Quoique M. Pascal, après avoir conduit si avant cet homme qu'il s'était proposé de persuader insensiblement, ne lui ait encore rien dit qui le puisse convaincre des vérités qu'il lui a fait découvrir, il l'a mis néanmoins dans la disposition de les recevoir avec plaisir, pourvu qu'on puisse lui faire voir qu'il doit s'y rendre, et de souhaiter même de tout son cœur qu'elles soient solides et bien fondées, puisqu'il y trouve de si grands avantages pour son repos et pour l'éclaircissement de ses doutes. C'est aussi l'état où devrait être tout homme raisonnable, s'il était une fois bien entré dans la suite de toutes les choses que M. Pascal vient de représenter; et il y a sujet de croire qu'après cela il se rendrait facilement à toutes les preuves qu'il apporta ensuite pour confirmer la certitude et l'évidence de toutes ces vérités importantes dont il avait parlé, et qui font le fondement de la religion chrétienne qu'il avait dessein de persuader.

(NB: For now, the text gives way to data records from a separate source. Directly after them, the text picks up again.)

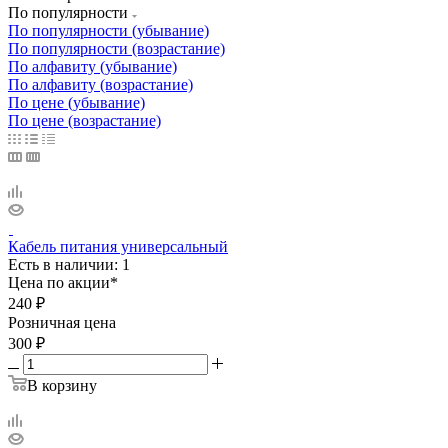
По популярности
По популярности (убывание)
По популярности (возрастание)
По алфавиту (убывание)
По алфавиту (возрастание)
По цене (убывание)
По цене (возрастание)
Кабель питания универсальный
Есть в наличии: 1
Цена по акции*
240
₽
Розничная цена
300
₽
В корзину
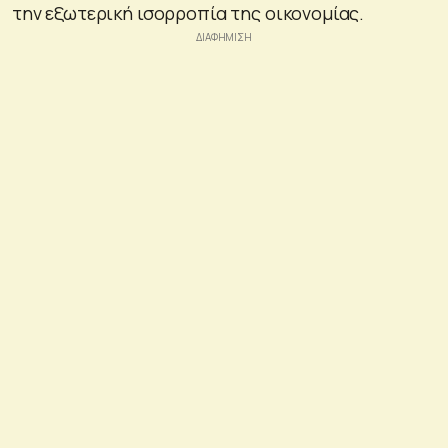
την εξωτερική ισορροπία της οικονομίας.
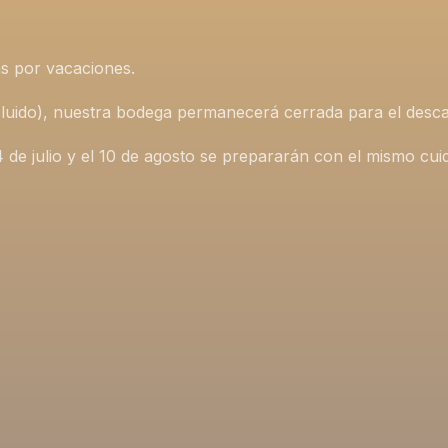
s por vacaciones.
incluido), nuestra bodega permanecerá cerrada para el desca
4 de julio y el 10 de agosto se prepararán con el mismo cu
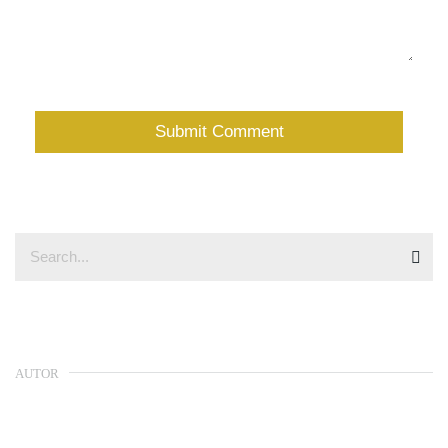
AUTOR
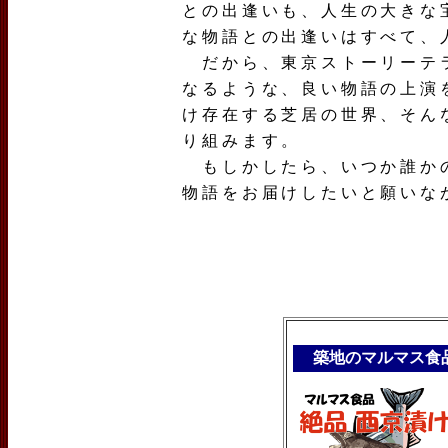
との出逢いも、人生の大きな
な物語との出逢いはすべて、
だから、東京ストーリーテラ
なるような、良い物語の上演
け存在する芝居の世界、そん
り組みます。
もしかしたら、いつか誰かの
物語をお届けしたいと願いな
築地のマルマス食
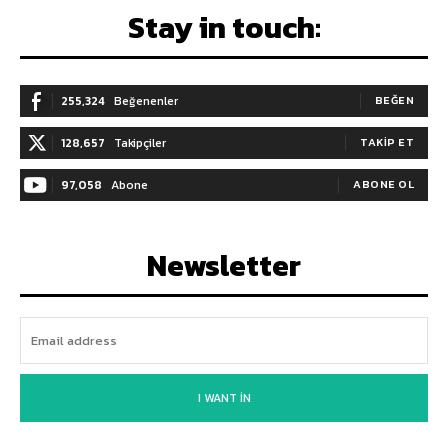
Stay in touch:
255,324
Beğenenler
BEĞEN
128,657
Takipçiler
TAKIP ET
97,058
Abone
ABONE OL
Newsletter
I WANT IN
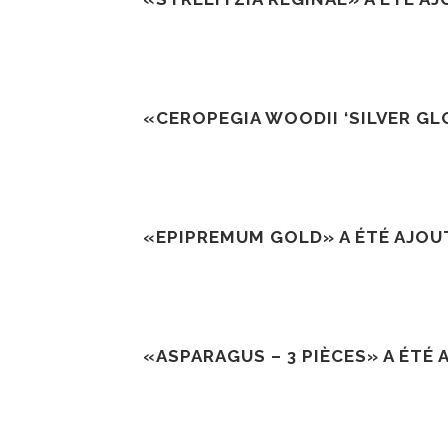
«CEROPEGIA WOODII ‘SILVER GLO
«EPIPREMUM GOLD» A ÉTÉ AJOUT
«ASPARAGUS – 3 PIÈCES» A ÉTÉ 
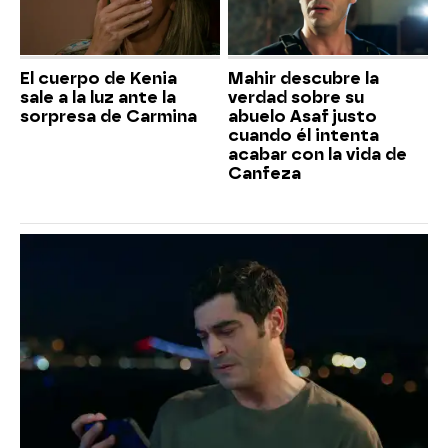
El cuerpo de Kenia
Mahir descubre la
sale a la luz ante la
verdad sobre su
sorpresa de Carmina
abuelo Asaf justo
cuando él intenta
acabar con la vida de
Canfeza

Pour dire en peu de mots quelque chose de ces preuves, après qu'il eut montré en général que les vérités dont il s'agissait étaient contenues dans un livre de la certitude duquel tout homme de bon sens ne pouvait douter, il s'arrêta principalement au livre de Moïse, où ces vérités sont particulièrement répandues; et il fit voir, par un très-grand nombre de circonstances indubitables, qu'il était également impossible que Moïse eût laissé par écrit des choses fausses, ou que le peuple à qui il les avait laissées s'y fût laissé tromper, quand même Moïse aurait été capable d'être fourbe.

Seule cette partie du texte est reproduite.